New piece of student art finds home in Founders' Hall

Former student Destiny Kirumira's art offers social commentary on the way black women have been depicted in famous paintings.

Tia Lalani - 27 November 2018

Destiny's painting "Hannan" was recently hung on the main floor of Founders' Hall.

A new painting hangs on the recently repainted first-floor wall of Founders' Hall that acts not only as a beautiful piece of art to admire but also as a tacit social commentary and a showcase of immense student talent.

The piece, titled "Hannan" after the subject of the painting-Augustana student Hannan Mohamud-depicts a "different representation of what black women can be," according to artist and former student Destiny Kirumira. Destiny's project demonstrates the ways that black women have been painted historically and offers a social commentary on that representation.

The collection includes five paintings in total-the one of her friend, Hannan, one which incorporates a portrait of her sister, and the other three using self-portraits, all imposed on top of historical paintings where a black woman is misrepresented or barely represented at all. Destiny's friend and sister were told to wear whatever they wanted to pose for these portraits in order to give them a sense of agency. They are each presented wearing a strong, assertive facial expression.

By imposing influential black women with whom Destiny personally identifies on top of famous paintings, she hopes to reconcile the misrepresentation or lack of representation of black women in art in the past and present. The collection is titled Okuvoola Ekintu Mundaga Yaakyo or O.E.M.Y, which is a Ugandan phrase that translates to "presenting something in a way that undermines it".

Destiny is no stranger to reconciling what may seem like competing narratives.
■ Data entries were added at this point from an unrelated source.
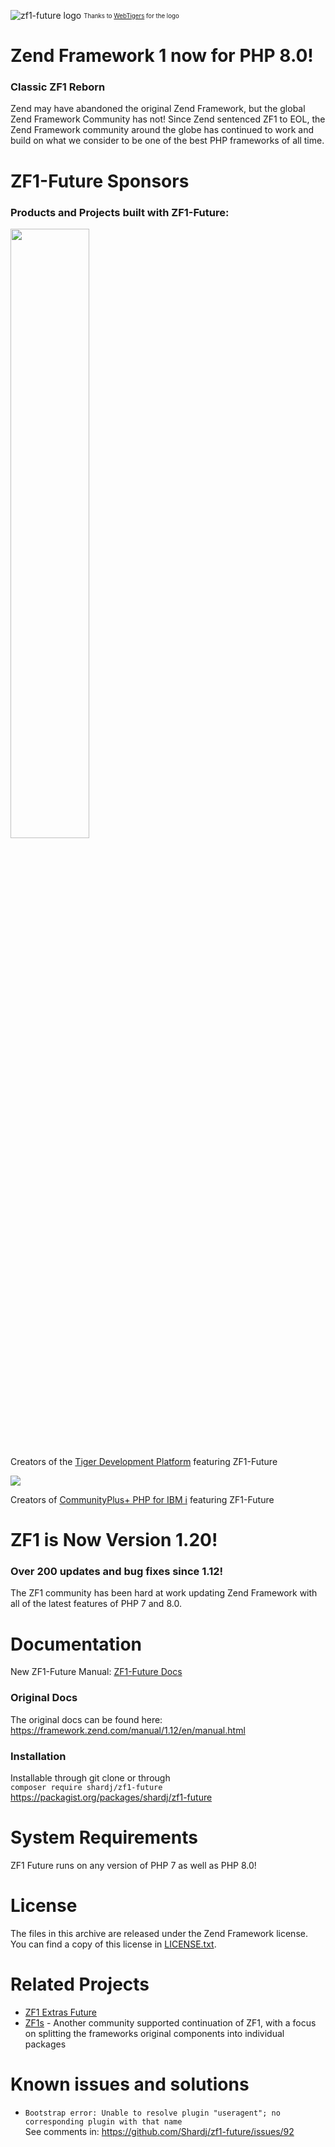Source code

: ![zf1-future logo](https://imgur.com/S0i6qOh.png)
<sub><sup>Thanks to [WebTigers](https://github.com/WebTigers) for the logo</sup></sub>
# Zend Framework 1 now for PHP 8.0!
### Classic ZF1 Reborn
Zend may have abandoned the original Zend Framework, but the global Zend Framework Community has not! Since Zend sentenced ZF1 to EOL, the Zend Framework community around the globe has continued to work and build on what we consider to be one of the best PHP frameworks of all time.

# ZF1-Future Sponsors
### Products and Projects built with ZF1-Future:

<a href="https://webtigers.com"><img src="https://webtigers.s3.amazonaws.com/logos/Logo-New-1-Dark.png" width="50%" /></a>

Creators of the [Tiger Development Platform](https://webtigers.com) featuring ZF1-Future

<a href="https://seidengroup.com"><img src="https://www.seidengroup.com/wp-content/uploads/2017/03/SeidenLogo-180.png" /></a>

Creators of [CommunityPlus+ PHP for IBM i](https://www.seidengroup.com/communityplus-php-for-ibm-i/) featuring ZF1-Future


# ZF1 is Now Version 1.20!
### Over 200 updates and bug fixes since 1.12!
The ZF1 community has been hard at work updating Zend Framework with all of the latest features of PHP 7 and 8.0.

# Documentation
New ZF1-Future Manual: [ZF1-Future Docs](https://zf1future.com/manual)

### Original Docs
The original docs can be found here: https://framework.zend.com/manual/1.12/en/manual.html

### Installation

Installable through git clone or through  
`composer require shardj/zf1-future` https://packagist.org/packages/shardj/zf1-future  

# System Requirements
ZF1 Future runs on any version of PHP 7 as well as PHP 8.0!

# License
The files in this archive are released under the Zend Framework license. You can find a copy of this license in [LICENSE.txt](LICENSE.txt).

# Related Projects

*  [ZF1 Extras Future](https://github.com/Shardj/zf1-extras-future)
* [ZF1s](https://github.com/zf1s) - Another community supported continuation of ZF1, with a focus on splitting the frameworks original components into individual packages

# Known issues and solutions

* ``Bootstrap error: Unable to resolve plugin "useragent"; no corresponding plugin with that name``  
   See comments in: https://github.com/Shardj/zf1-future/issues/92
Born in Germany to parents from Uganda, Destiny moved to Canada when she was nine, and only now feels like she's at a place where she feels comfortable with both locations as home, integral in shaping who she is today. Destiny thought about returning to Germany to study architecture after graduating from Augustana in 2018 but decided against it due to the racial tensions there. "I didn't think it would be a safe place to start my life," she explained.

Artist Destiny Kirumira poses with her five paintings as part of her project, titled O.E.M.Y.

Instead, Destiny opted to pursue architecture at the University of Calgary after completing a bachelor of arts in only three and a half years here at Augustana. Her program of study was as unique and seemingly contradictory as they come-she completed her BA with a major in math and physics and a minor in art. Painting has always been Destiny's passion, and she credits her German roots and culture for training her in being analytic and meticulous, which led her to math and physics. Destiny sees an even greater connection between the two disciplines.

"I think both artists and physicists are some of the most tortured creatures alive since we're both enveloped in the things that we study," she explained. "If you're starting a new painting and have no idea where it's going to go or if it's going to look good, it's a very daunting task. It's the same situation with physics; you're often trying to study a system and setting up an experiment where the results aren't what you predicted and you don't necessarily know how to explain them."

For Destiny, the all-consuming nature of her projects kept her fulfilled. As a self-driven student, it was important to her to finish O.E.M.Y before her last year at Augustana ended so that she could present it to the Augustana community. It represented not only a way to connect with her heritage but also a way of offering powerful and assertive depictions of black women in an arena that rarely represents them.

An even wider community will now get the chance to consider those representations of black women as they study "Hannan" hanging in the lobby of Founders' Hall.